▶ _REQUIRED WORK_
Restate each entry word for word, leaving nothing out.

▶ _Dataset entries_

Start of Block

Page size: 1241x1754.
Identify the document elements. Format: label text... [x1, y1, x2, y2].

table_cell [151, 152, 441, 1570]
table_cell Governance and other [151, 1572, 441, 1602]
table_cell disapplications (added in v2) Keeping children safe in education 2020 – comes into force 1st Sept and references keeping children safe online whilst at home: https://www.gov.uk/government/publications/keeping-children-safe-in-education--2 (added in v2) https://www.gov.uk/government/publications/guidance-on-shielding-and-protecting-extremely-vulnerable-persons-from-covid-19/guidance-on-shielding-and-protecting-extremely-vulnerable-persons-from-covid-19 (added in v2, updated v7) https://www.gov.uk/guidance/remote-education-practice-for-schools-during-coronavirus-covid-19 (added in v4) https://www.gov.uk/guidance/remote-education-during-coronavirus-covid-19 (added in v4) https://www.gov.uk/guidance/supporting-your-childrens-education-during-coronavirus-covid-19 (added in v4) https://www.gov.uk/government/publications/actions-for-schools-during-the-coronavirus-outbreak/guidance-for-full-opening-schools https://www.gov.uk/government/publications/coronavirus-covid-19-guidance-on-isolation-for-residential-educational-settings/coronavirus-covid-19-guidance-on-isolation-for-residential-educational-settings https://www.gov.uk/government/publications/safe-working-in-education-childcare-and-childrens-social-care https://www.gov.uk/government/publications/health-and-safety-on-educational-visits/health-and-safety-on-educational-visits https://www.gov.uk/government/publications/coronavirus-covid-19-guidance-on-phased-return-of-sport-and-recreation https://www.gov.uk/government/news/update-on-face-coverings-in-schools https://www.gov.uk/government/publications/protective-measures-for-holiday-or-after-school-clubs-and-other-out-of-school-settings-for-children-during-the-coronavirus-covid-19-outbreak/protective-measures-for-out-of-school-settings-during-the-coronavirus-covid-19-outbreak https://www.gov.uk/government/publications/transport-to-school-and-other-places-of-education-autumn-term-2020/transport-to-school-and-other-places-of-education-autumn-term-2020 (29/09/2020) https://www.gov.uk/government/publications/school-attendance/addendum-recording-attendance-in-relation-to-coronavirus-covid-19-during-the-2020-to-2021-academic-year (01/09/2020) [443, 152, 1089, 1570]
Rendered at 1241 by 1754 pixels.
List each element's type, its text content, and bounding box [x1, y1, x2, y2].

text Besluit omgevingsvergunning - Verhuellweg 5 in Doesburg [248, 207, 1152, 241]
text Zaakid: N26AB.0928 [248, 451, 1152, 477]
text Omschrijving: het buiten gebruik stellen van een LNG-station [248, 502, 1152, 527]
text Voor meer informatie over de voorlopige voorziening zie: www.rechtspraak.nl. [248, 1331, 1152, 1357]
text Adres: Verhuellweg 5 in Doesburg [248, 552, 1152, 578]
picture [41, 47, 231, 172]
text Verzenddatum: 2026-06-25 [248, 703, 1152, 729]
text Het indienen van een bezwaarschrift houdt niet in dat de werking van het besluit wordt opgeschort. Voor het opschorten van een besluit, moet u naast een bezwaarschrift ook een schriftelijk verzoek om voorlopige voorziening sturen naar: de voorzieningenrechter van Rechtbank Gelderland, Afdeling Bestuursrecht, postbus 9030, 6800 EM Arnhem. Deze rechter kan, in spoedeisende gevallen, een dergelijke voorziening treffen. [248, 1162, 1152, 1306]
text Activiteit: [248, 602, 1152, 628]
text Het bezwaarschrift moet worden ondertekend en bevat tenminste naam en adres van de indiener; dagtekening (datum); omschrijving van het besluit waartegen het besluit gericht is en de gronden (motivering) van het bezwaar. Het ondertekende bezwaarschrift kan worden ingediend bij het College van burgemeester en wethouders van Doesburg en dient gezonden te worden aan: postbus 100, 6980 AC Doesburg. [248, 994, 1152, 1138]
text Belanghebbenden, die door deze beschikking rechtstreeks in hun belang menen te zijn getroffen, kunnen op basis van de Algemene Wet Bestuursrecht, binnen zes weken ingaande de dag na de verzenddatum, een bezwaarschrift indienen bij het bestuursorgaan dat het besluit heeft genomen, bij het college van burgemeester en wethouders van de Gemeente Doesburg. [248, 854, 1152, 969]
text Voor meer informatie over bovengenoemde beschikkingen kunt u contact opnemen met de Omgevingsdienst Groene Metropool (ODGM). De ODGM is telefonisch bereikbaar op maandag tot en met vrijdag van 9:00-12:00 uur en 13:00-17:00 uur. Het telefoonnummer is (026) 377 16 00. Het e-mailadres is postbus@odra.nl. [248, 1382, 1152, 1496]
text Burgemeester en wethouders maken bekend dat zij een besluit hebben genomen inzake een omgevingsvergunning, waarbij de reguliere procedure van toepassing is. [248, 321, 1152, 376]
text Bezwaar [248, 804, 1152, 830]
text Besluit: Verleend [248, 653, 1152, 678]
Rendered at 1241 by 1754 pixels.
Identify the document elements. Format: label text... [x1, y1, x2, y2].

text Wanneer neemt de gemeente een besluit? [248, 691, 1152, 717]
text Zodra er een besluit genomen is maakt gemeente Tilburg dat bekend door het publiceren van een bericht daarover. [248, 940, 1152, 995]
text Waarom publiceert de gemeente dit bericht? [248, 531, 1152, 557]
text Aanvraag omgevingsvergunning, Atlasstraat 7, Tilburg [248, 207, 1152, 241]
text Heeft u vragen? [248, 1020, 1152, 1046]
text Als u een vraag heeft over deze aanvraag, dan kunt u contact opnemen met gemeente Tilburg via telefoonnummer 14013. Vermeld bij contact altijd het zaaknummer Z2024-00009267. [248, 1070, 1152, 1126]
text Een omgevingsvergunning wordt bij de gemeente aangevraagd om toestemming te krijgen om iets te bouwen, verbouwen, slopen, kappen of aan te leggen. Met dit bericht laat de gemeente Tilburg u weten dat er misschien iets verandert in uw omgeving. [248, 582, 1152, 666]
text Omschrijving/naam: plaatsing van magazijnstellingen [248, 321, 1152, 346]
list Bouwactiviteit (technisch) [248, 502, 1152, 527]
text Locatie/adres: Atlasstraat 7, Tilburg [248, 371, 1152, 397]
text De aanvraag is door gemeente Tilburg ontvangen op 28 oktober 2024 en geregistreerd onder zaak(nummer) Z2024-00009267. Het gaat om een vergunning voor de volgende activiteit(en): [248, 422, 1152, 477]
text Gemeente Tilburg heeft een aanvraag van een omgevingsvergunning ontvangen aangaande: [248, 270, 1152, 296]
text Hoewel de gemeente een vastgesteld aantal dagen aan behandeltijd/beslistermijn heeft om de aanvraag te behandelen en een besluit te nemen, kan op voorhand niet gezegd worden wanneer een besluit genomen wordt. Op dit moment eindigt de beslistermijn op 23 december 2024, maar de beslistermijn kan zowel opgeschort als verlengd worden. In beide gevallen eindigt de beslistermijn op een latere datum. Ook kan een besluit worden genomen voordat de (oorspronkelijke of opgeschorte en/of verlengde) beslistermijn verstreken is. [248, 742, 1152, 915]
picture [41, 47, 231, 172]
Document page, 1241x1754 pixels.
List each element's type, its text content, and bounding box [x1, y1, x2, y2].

End of Block

▶ _ANSWER_
Page size: 1241x1754.
Identify the document elements. Format: label text... [x1, y1, x2, y2].

table_cell [151, 152, 441, 1570]
table_cell Governance and other [151, 1572, 441, 1602]
table_cell disapplications (added in v2) Keeping children safe in education 2020 – comes into force 1st Sept and references keeping children safe online whilst at home: https://www.gov.uk/government/publications/keeping-children-safe-in-education--2 (added in v2) https://www.gov.uk/government/publications/guidance-on-shielding-and-protecting-extremely-vulnerable-persons-from-covid-19/guidance-on-shielding-and-protecting-extremely-vulnerable-persons-from-covid-19 (added in v2, updated v7) https://www.gov.uk/guidance/remote-education-practice-for-schools-during-coronavirus-covid-19 (added in v4) https://www.gov.uk/guidance/remote-education-during-coronavirus-covid-19 (added in v4) https://www.gov.uk/guidance/supporting-your-childrens-education-during-coronavirus-covid-19 (added in v4) https://www.gov.uk/government/publications/actions-for-schools-during-the-coronavirus-outbreak/guidance-for-full-opening-schools https://www.gov.uk/government/publications/coronavirus-covid-19-guidance-on-isolation-for-residential-educational-settings/coronavirus-covid-19-guidance-on-isolation-for-residential-educational-settings https://www.gov.uk/government/publications/safe-working-in-education-childcare-and-childrens-social-care https://www.gov.uk/government/publications/health-and-safety-on-educational-visits/health-and-safety-on-educational-visits https://www.gov.uk/government/publications/coronavirus-covid-19-guidance-on-phased-return-of-sport-and-recreation https://www.gov.uk/government/news/update-on-face-coverings-in-schools https://www.gov.uk/government/publications/protective-measures-for-holiday-or-after-school-clubs-and-other-out-of-school-settings-for-children-during-the-coronavirus-covid-19-outbreak/protective-measures-for-out-of-school-settings-during-the-coronavirus-covid-19-outbreak https://www.gov.uk/government/publications/transport-to-school-and-other-places-of-education-autumn-term-2020/transport-to-school-and-other-places-of-education-autumn-term-2020 (29/09/2020) https://www.gov.uk/government/publications/school-attendance/addendum-recording-attendance-in-relation-to-coronavirus-covid-19-during-the-2020-to-2021-academic-year (01/09/2020) [443, 152, 1089, 1570]
Rendered at 1241 by 1754 pixels.
List each element's type, its text content, and bounding box [x1, y1, x2, y2].

text Besluit omgevingsvergunning - Verhuellweg 5 in Doesburg [248, 207, 1152, 241]
text Zaakid: N26AB.0928 [248, 451, 1152, 477]
text Omschrijving: het buiten gebruik stellen van een LNG-station [248, 502, 1152, 527]
text Voor meer informatie over de voorlopige voorziening zie: www.rechtspraak.nl. [248, 1331, 1152, 1357]
text Adres: Verhuellweg 5 in Doesburg [248, 552, 1152, 578]
picture [41, 47, 231, 172]
text Verzenddatum: 2026-06-25 [248, 703, 1152, 729]
text Het indienen van een bezwaarschrift houdt niet in dat de werking van het besluit wordt opgeschort. Voor het opschorten van een besluit, moet u naast een bezwaarschrift ook een schriftelijk verzoek om voorlopige voorziening sturen naar: de voorzieningenrechter van Rechtbank Gelderland, Afdeling Bestuursrecht, postbus 9030, 6800 EM Arnhem. Deze rechter kan, in spoedeisende gevallen, een dergelijke voorziening treffen. [248, 1162, 1152, 1306]
text Activiteit: [248, 602, 1152, 628]
text Het bezwaarschrift moet worden ondertekend en bevat tenminste naam en adres van de indiener; dagtekening (datum); omschrijving van het besluit waartegen het besluit gericht is en de gronden (motivering) van het bezwaar. Het ondertekende bezwaarschrift kan worden ingediend bij het College van burgemeester en wethouders van Doesburg en dient gezonden te worden aan: postbus 100, 6980 AC Doesburg. [248, 994, 1152, 1138]
text Belanghebbenden, die door deze beschikking rechtstreeks in hun belang menen te zijn getroffen, kunnen op basis van de Algemene Wet Bestuursrecht, binnen zes weken ingaande de dag na de verzenddatum, een bezwaarschrift indienen bij het bestuursorgaan dat het besluit heeft genomen, bij het college van burgemeester en wethouders van de Gemeente Doesburg. [248, 854, 1152, 969]
text Voor meer informatie over bovengenoemde beschikkingen kunt u contact opnemen met de Omgevingsdienst Groene Metropool (ODGM). De ODGM is telefonisch bereikbaar op maandag tot en met vrijdag van 9:00-12:00 uur en 13:00-17:00 uur. Het telefoonnummer is (026) 377 16 00. Het e-mailadres is postbus@odra.nl. [248, 1382, 1152, 1496]
text Burgemeester en wethouders maken bekend dat zij een besluit hebben genomen inzake een omgevingsvergunning, waarbij de reguliere procedure van toepassing is. [248, 321, 1152, 376]
text Bezwaar [248, 804, 1152, 830]
text Besluit: Verleend [248, 653, 1152, 678]
Rendered at 1241 by 1754 pixels.
Identify the document elements. Format: label text... [x1, y1, x2, y2].

text Wanneer neemt de gemeente een besluit? [248, 691, 1152, 717]
text Zodra er een besluit genomen is maakt gemeente Tilburg dat bekend door het publiceren van een bericht daarover. [248, 940, 1152, 995]
text Waarom publiceert de gemeente dit bericht? [248, 531, 1152, 557]
text Aanvraag omgevingsvergunning, Atlasstraat 7, Tilburg [248, 207, 1152, 241]
text Heeft u vragen? [248, 1020, 1152, 1046]
text Als u een vraag heeft over deze aanvraag, dan kunt u contact opnemen met gemeente Tilburg via telefoonnummer 14013. Vermeld bij contact altijd het zaaknummer Z2024-00009267. [248, 1070, 1152, 1126]
text Een omgevingsvergunning wordt bij de gemeente aangevraagd om toestemming te krijgen om iets te bouwen, verbouwen, slopen, kappen of aan te leggen. Met dit bericht laat de gemeente Tilburg u weten dat er misschien iets verandert in uw omgeving. [248, 582, 1152, 666]
text Omschrijving/naam: plaatsing van magazijnstellingen [248, 321, 1152, 346]
list Bouwactiviteit (technisch) [248, 502, 1152, 527]
text Locatie/adres: Atlasstraat 7, Tilburg [248, 371, 1152, 397]
text De aanvraag is door gemeente Tilburg ontvangen op 28 oktober 2024 en geregistreerd onder zaak(nummer) Z2024-00009267. Het gaat om een vergunning voor de volgende activiteit(en): [248, 422, 1152, 477]
text Gemeente Tilburg heeft een aanvraag van een omgevingsvergunning ontvangen aangaande: [248, 270, 1152, 296]
text Hoewel de gemeente een vastgesteld aantal dagen aan behandeltijd/beslistermijn heeft om de aanvraag te behandelen en een besluit te nemen, kan op voorhand niet gezegd worden wanneer een besluit genomen wordt. Op dit moment eindigt de beslistermijn op 23 december 2024, maar de beslistermijn kan zowel opgeschort als verlengd worden. In beide gevallen eindigt de beslistermijn op een latere datum. Ook kan een besluit worden genomen voordat de (oorspronkelijke of opgeschorte en/of verlengde) beslistermijn verstreken is. [248, 742, 1152, 915]
picture [41, 47, 231, 172]
Document page, 1241x1754 pixels.
List each element's type, its text content, and bounding box [x1, y1, x2, y2].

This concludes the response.